> Annoyingly the input pins had a constant DC offset of over 2 volts, which went away when shorted to ground but reappeared moments after I removed the short.
Mic inputs on audio codecs always have DC bias, because they are DC biasing the microphone inputs so that signals can pass. By default, you would expect ~2-2.7V of DC bias on each microphone channel. This is typically connected through a high impedance (~1kOhm) source impedance. The actual impedance of the input should be extremely high resistance, though, typically in excess of 50kOhm.
The proper way to connect this would have been to a line-in jack on your motherboard. There should be no DC bias on those jacks. Or use an audio input that is 'retaskable' to select the line-in function instead of the mic-in function.

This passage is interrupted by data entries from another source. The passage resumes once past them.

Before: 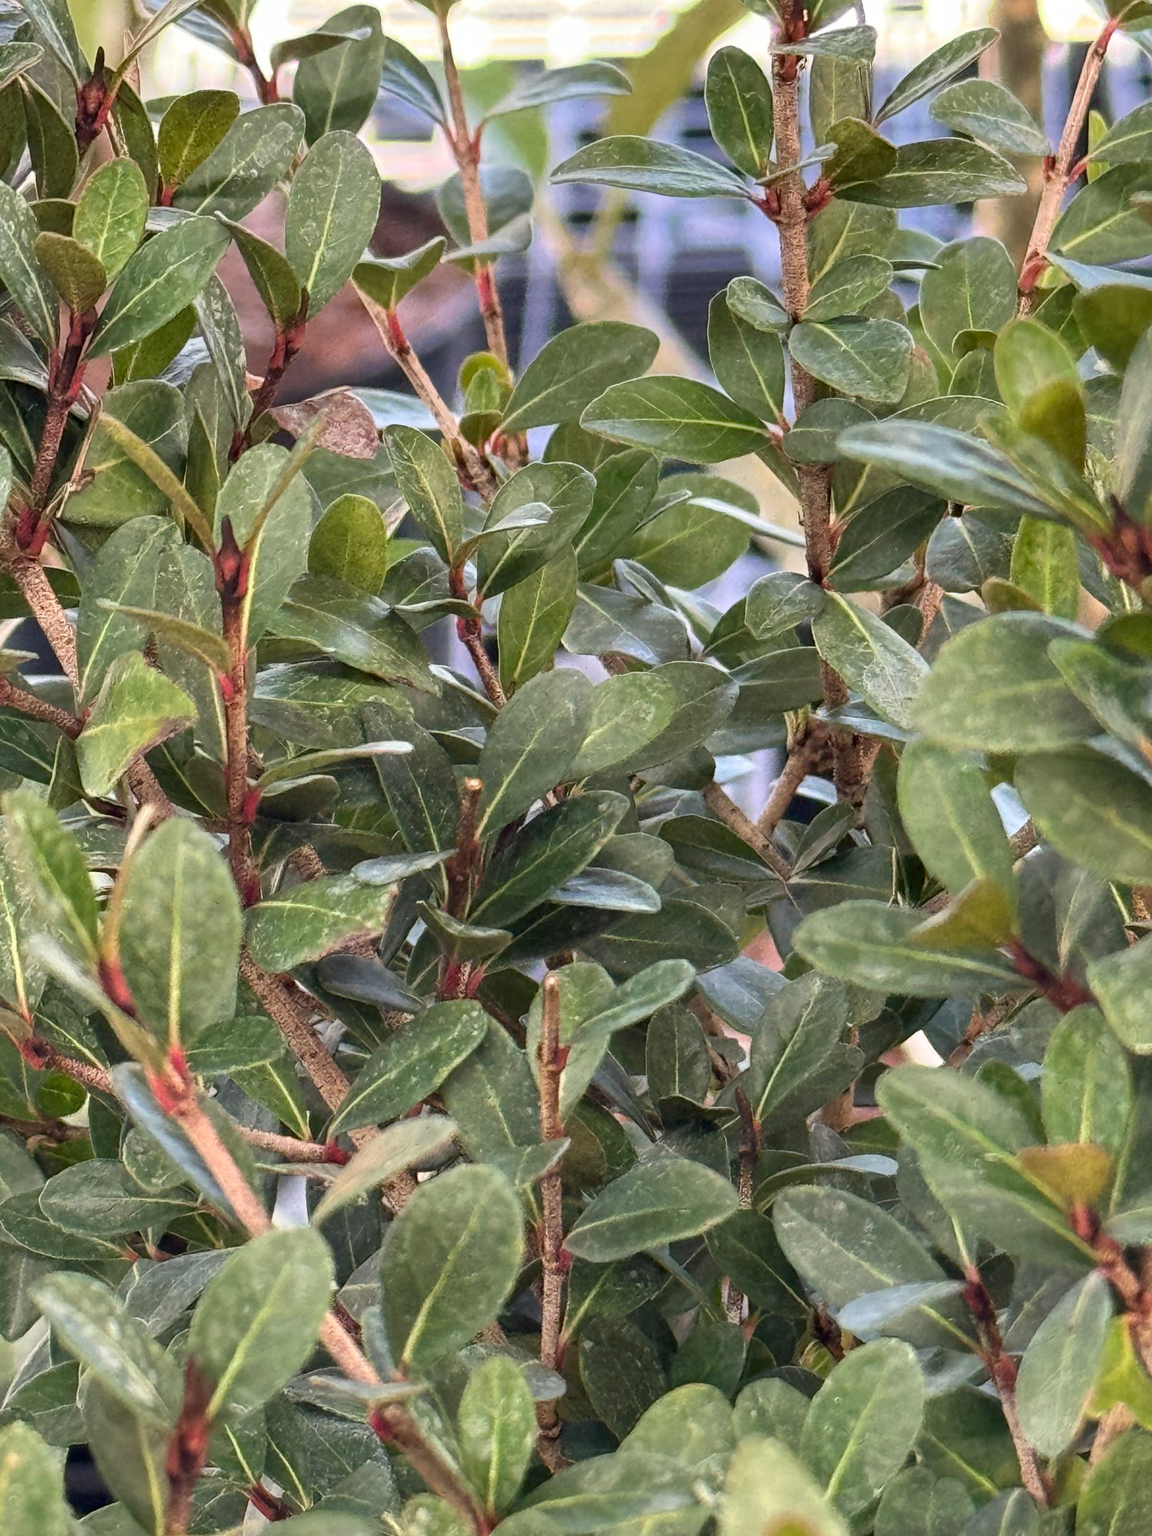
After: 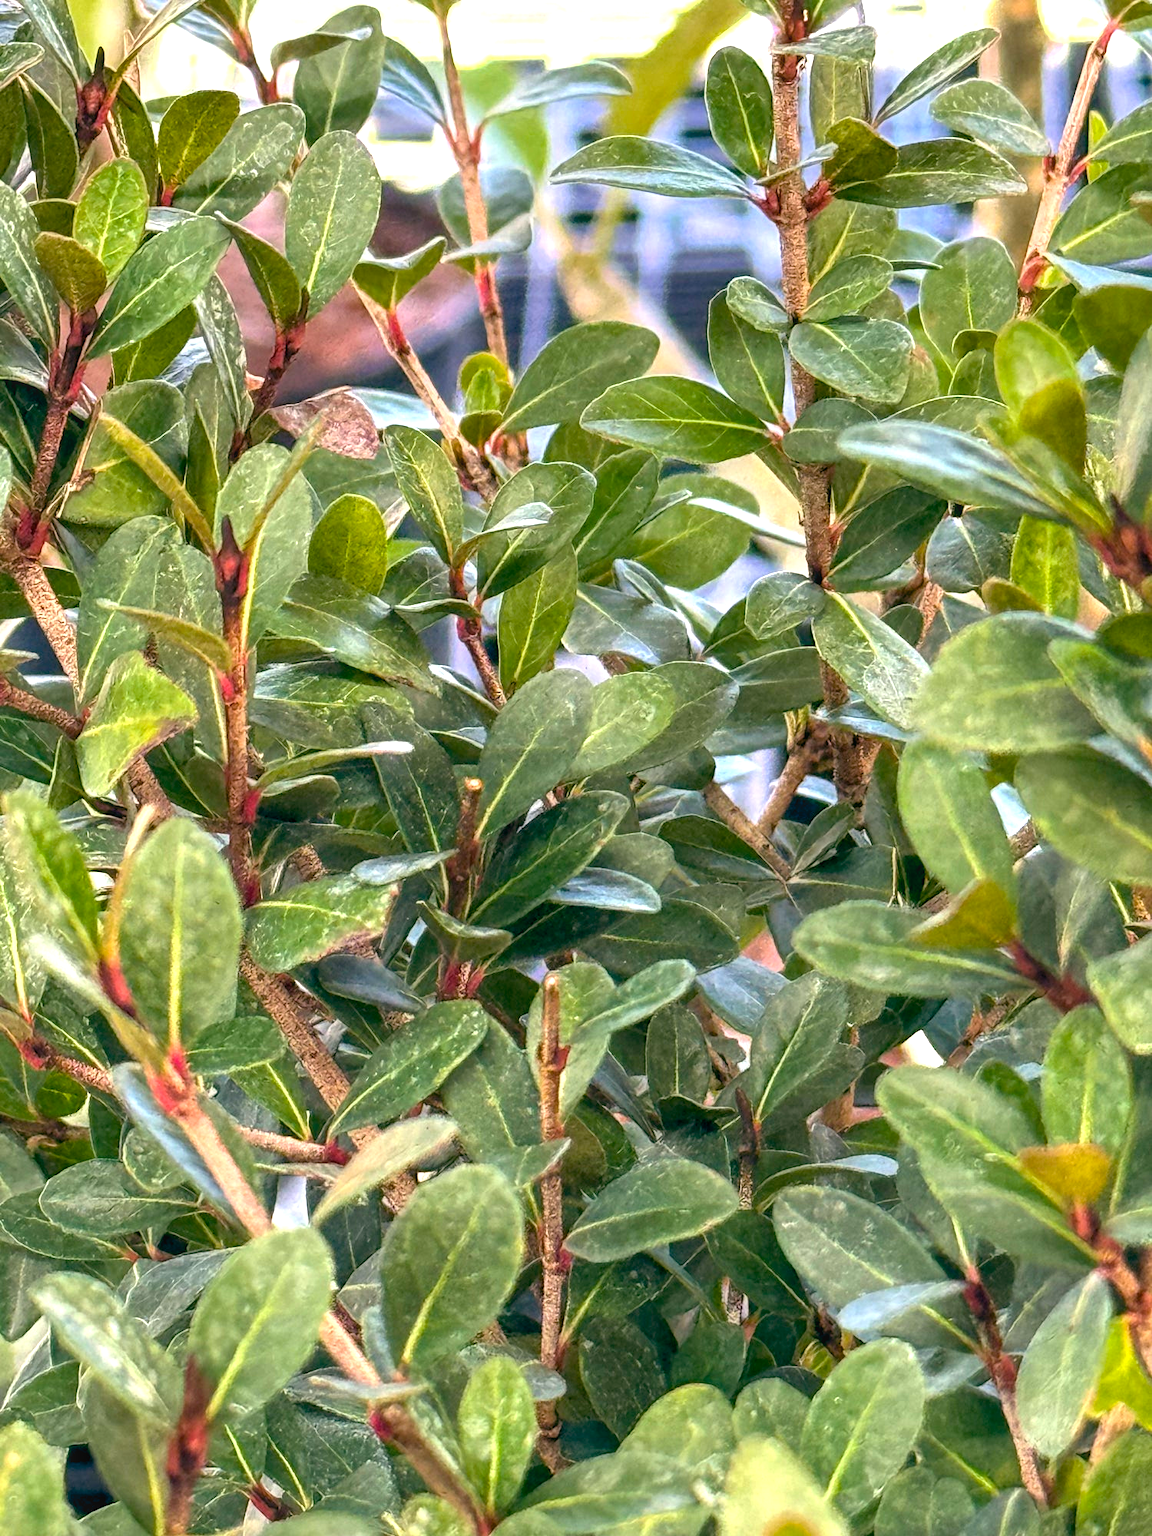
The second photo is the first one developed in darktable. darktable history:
local contrast: detail 110%
tone equalizer: on, module defaults
color balance rgb: power › hue 329.09°, global offset › luminance -0.326%, global offset › chroma 0.11%, global offset › hue 162.85°, perceptual saturation grading › global saturation 0.785%, perceptual brilliance grading › global brilliance 18.776%, global vibrance 40.78%
exposure: black level correction 0.001, compensate exposure bias true, compensate highlight preservation false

> This large of capacitance is not easily available as C0G. The usual X7R MLCC capacitors are piezoelectric and will change voltage when bumped, which can add interference to audio. Electrolytic caps are an option, but will not fit well on pads meant for 0402 ceramics.
C0Gs are not needed for passing something like this. X5R/X7Rs are commonly what is used for DC blocking capacitors in ADC/DAC solutions and you can still keep extremely good audio performance even with the theoretical microphonic problems for Type 2 dielectric capacitors.
> If we wanted to improve audio filtering, we could design a replacement PCB (four-layer for impedance matching and signal integrity?) with footprints and traces to install a second-order Sallen-Key filter. This would be about the same difficulty as the HDMI2SCART, but likely reusing the existing case and screws unlike the HDMI2SCART's 3D-printed case.
Why not just add your filtering circuit externally via the 3.5mm jack? No limits to what you could do. Cascade as much as you want at that point. Might be a bit ugly, but it wouldn't require re-designing the board.
Both of your points were the very first things I thought reading this.
A Sallen-Key filter is trivially easy to design if you work within certain constraints - a 2-pole Butterworth filter has the feedback capacitor exactly twice the value of the "second" capacitor to ground, if both resistors are the same value. If you pick 10kΩ for both resistors, 1nF for the feedback cap, and 470pF for the cap to ground, then you'll get pretty damn near a Butterworth response (Q of 0.707, maximally flat in the passband and then as fast a transition as possible to the stopband) at around 23kHz.
This is perfect.
And guess what? If you want to scale the cutoff, just scale the component values! If you use 15kΩ resistors you get 15kHz, if you use 22kΩ you get 10kHz, and so on. The minor error in Q will not be audible.